Nowhere in Australia is safe.
That's the warning from the head of the nation's Invasive Species Council, which wants levies on air and sea cargo to fund a biosecurity fighting fund to stop the arrival of deadly insects and plants capable of causing an ecological disaster.
"We're calling them the 'dirty dozen' because the case studies include some of Australia's most deadly invasive species - red fire ants, the eucalypt-killer myrtle rust, red-eared slider turtles and yellow crazy ants," council CEO Andrew Cox said on Wednesday.
"Nowhere in Australia has been safe from these deadly incursions."
Queensland is battling fire ants.

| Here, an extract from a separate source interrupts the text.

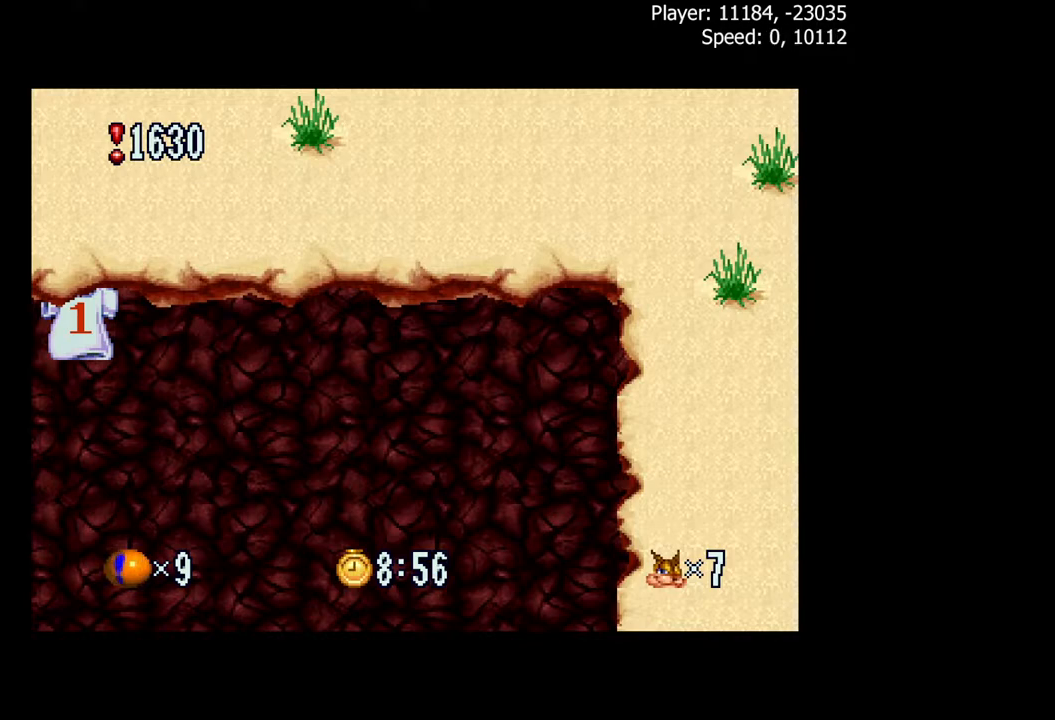
{"buttons": ["X", "DPAD_RIGHT"], "events": []}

The Asian black-spined toad, which pumps out poison through its glands, has turned up in the cooler regions of Victoria and NSW and has now reached Western Australia.
Native plant killer myrtle rust - which infests the eastern seaboard - has now crossed the Bass Strait to Tasmania, Mr Cox said.

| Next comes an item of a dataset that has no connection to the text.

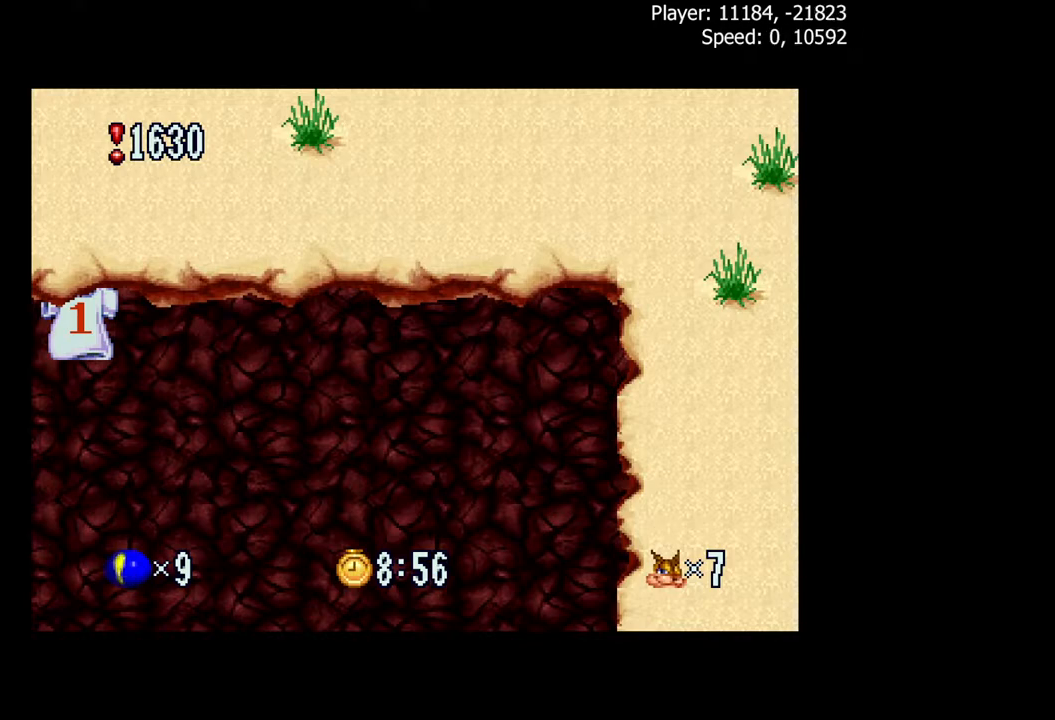
{"buttons": ["X", "DPAD_RIGHT"], "events": []}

"Australia's environmental border controls are a leaky sieve and must be fixed," he said.
Mr Cox is calling on the federal government to act on the findings of a 2017 national biosecurity review.
These include setting up a biosecurity fighting fund paid for by air and sea levies, basing a biosecurity "champion" within the federal environment department and the compilation of a national priority list of invasive threats.